それでは実際にあった不意打ちの性差別を紹介します(100年前の話ではなく、ここ数年の話)。
性差別例1:大学で。新入生のオリエンテーションの休憩時間に、数人の女子学生たちと男性教授(40代)が話す機会があった。話といっても男性教授が一方的に自分の話をするようななかで、唐突に楽しげな感じでこう言ったという。「最近、友だちに『女の子のいるお店で飲みたい』って誘われるんだけど、僕は毎日、若い女の子と話してるから必要ないんだよね~」
さぁ、みなさんならどうしましょう。希望を持って入った憧れの大学で、これから授業を受ける先生にそんなことを言われたら。一瞬、何を言われたのか分からず、はは、と力なく笑うことしかできないですよね。実際にその発言を向けられた女性も、気持ち悪さに衝撃を受けながら適当に笑うしかなかったそうです。つらいですね……。
覚えておいたほうがいいことは、性差別者は職業・学歴を問わないことです。まさかこの人が? という人がやらかします。残念ながらこの国で暮らしている以上、女性に対する認知がゆがんでしまう可能性は低くないからです。学校の先生に性差別言動をされたとき、その場で直接「気持ち悪いです」「それはセクハラにあたります」「やめてください」と言えるのが一番いいですが、聞かない人も少なくありません。まずは発言を文書で記録し、信頼できる先生や、セクハラを扱う大学の部署に報告することなどもできます。こういう気持ち悪さは尾を引きます。一緒に抗議してくれる仲間を見つけ、できるだけ公にしていく道を選んでいいと思います。
性差別例2:職場で。自分のミスで顧客(男性)を怒らせた。「上の人間を出せ!」と言われたので、上司(女性)に電話を代わったら、「女が上司なんてふざけるな!!!!」と電話口で上司が怒鳴られた。「女のくせに」「これだから女は」とさんざん性差別を吐く顧客に対し、最終的に、その女性上司と同等の男性社員数人が顧客の家に謝罪に行った。帰社した男性社員がなぜか恩着せがましい感じで「まとめてきたから」「男どうしのほうがまとまるものだな」と女性上司に言っているのが聞こえてきた。
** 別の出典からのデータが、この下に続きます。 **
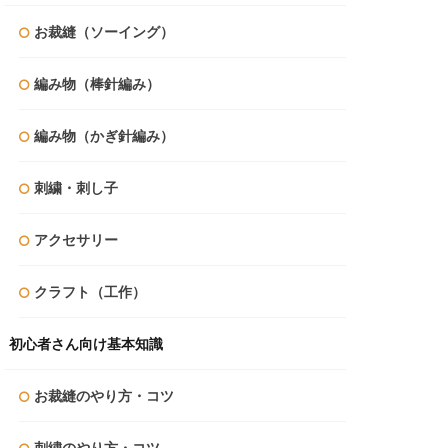
お裁縫（ソーイング）
編み物（棒針編み）
編み物（かぎ針編み）
刺繍・刺し子
アクセサリー
クラフト（工作）
初心者さん向け基本知識
お裁縫のやり方・コツ
刺繍のやり方・コツ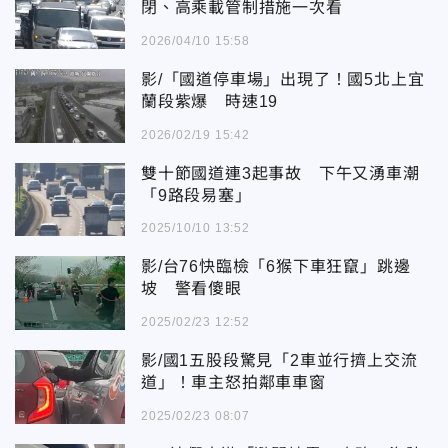
閉、高乘載管制措施一次看
2026/04/10 15:58
影/「國道停車場」出現了！國5北上宜
蘭段紫爆 時速19
2026/02/19 15:42
雙十節國道連3起事故 下午又湧車潮
「9路段易塞」
2025/10/10 13:52
影/台76快臨檢「6猴下車狂竄」跳邊
坡 警看傻眼
2025/02/23 12:52
影/國1五股段驚見「2車並行擠上交流
道」！車主怒拍鄰車車窗
2025/02/23 08:07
つらい状況ですが、2022年現在もときどき聞く日本のリアルです。責任のある場所に女性がいることに慣れず、キレる客が一定数います。そして、そういう性差別をたしなめることなく、「お客様は神様です」の姿勢を崩さずに、女性社員を二重におとしめてしまう職場もあります。こういうとき、「女のくせに」とキレる客に対して、「お客様の気持ち」を最優先させず、女性社員の尊厳を守ることを優先させてほしいと、私は企業の上の人に求めたいです。女性が働きにくさを感じたり、日常的に心を傷つけられたりする会社に未来はありません。ちなみに私が聞いたこの話は、誰もが知る大企業で起きたことです。